Stomatitis and other oral infections
A common infection, stomatitis—inflammation of the oral mucosa—may extend to the buccal mucosa, lips, and palate. It may occur alone or as part of a systemic disease.
There are two main types: acute herpetic stomatitis and aphthous stomatitis. Acute herpetic stomatitis is common and mild. Aphthous stomatitis is common in young girls and female adolescents.
Acute herpetic stomatitis is usually short-lived and easily recognized; however, it may be severe and, in neonates, may be generalized and potentially fatal. Aphthous stomatitis usually heals spontaneously, without a scar, in 10 to 14 days.
Other oral infections include gingivitis, periodontitis, Vincent’s angina, and glossitis. (See Oral infections, pages 816 and 817.)

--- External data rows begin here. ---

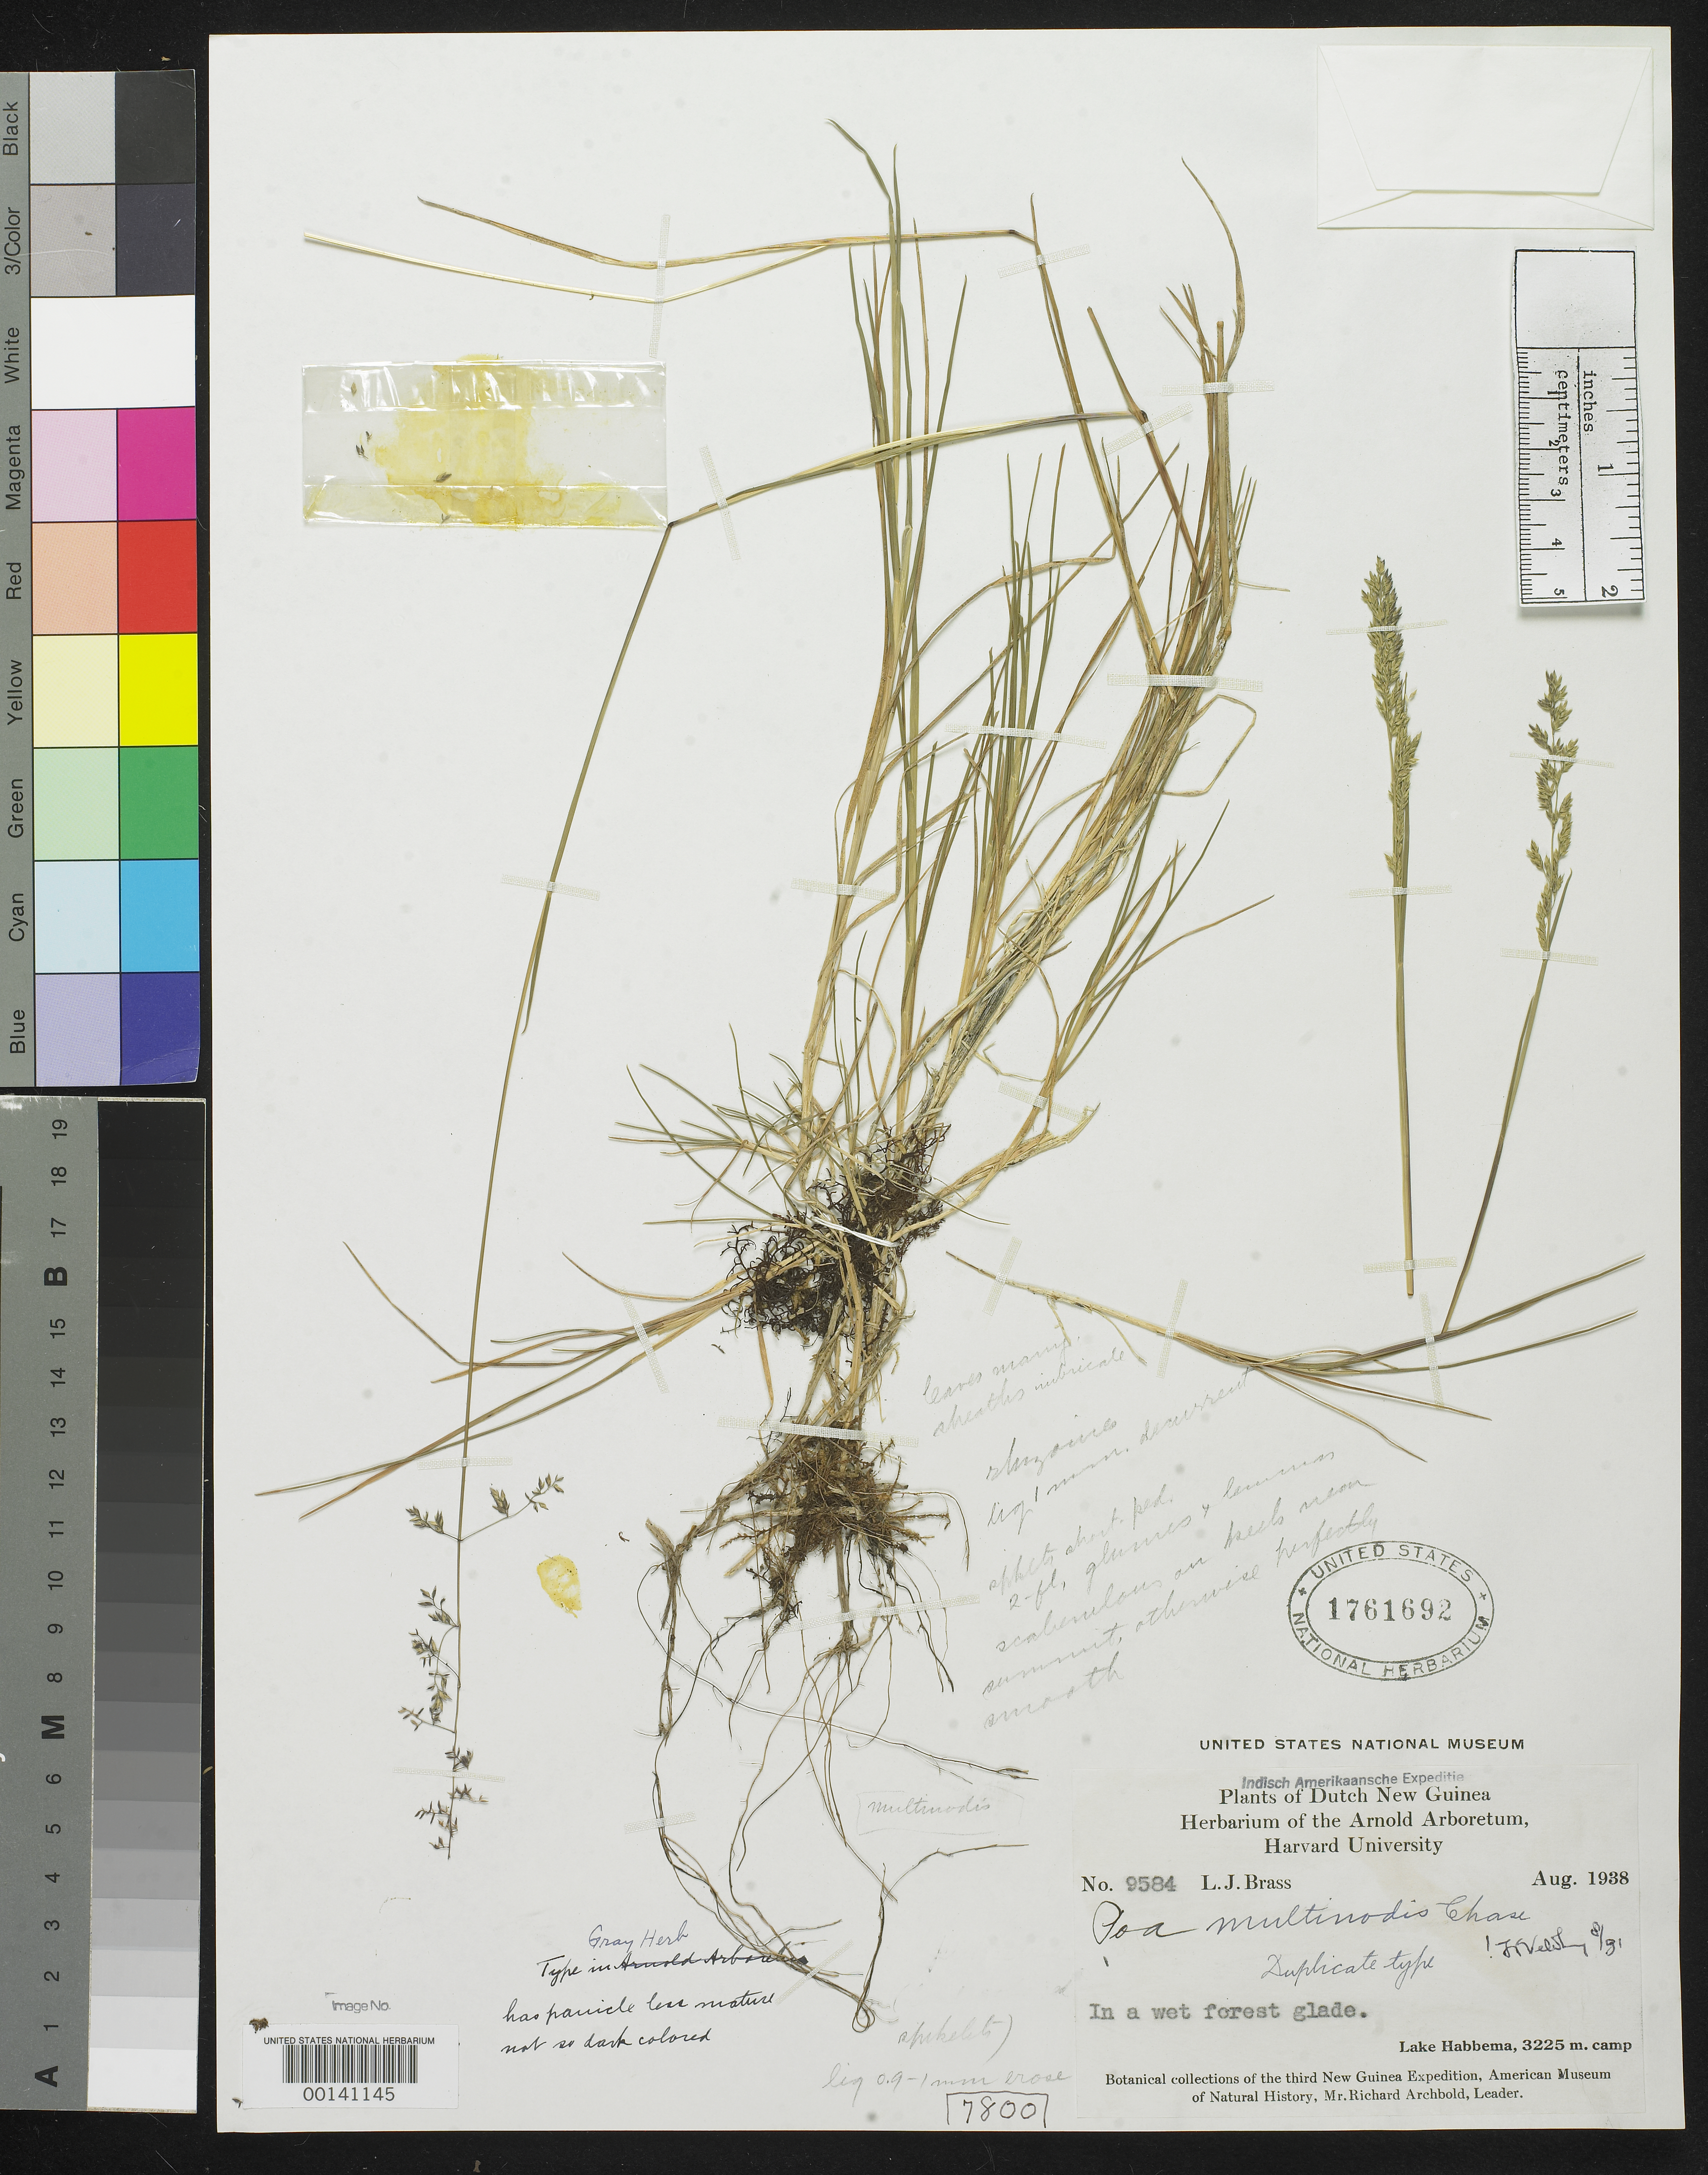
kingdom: Plantae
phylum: Tracheophyta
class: Liliopsida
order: Poales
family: Poaceae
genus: Poa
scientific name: Poa multinodis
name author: Chase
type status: Isotype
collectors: L. J. Brass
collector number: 9584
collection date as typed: Aug 1938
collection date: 1938-08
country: Indonesia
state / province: Papua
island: New Guinea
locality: Irian Barat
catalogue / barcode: US 1761692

Acute herpetic stomatitis results from herpes simplex virus. The cause of aphthous stomatitis is unclear.
Signs and symptoms
Acute herpetic stomatitis begins with burning mouth pain. In immunocompromised individuals, reactivation of the herpes simplex virus infection may be frequent and severe. Gums are swollen and bleed easily, and the mucous membranes are extremely tender. Papulovesicular ulcers appear in the mouth and throat and eventually become punched-out lesions with reddened areolae. The small vesicles rupture and form scales. Another common finding is submaxillary lymphadenitis.
Pain usually disappears from 2 to 4 days before healing of ulcers is complete.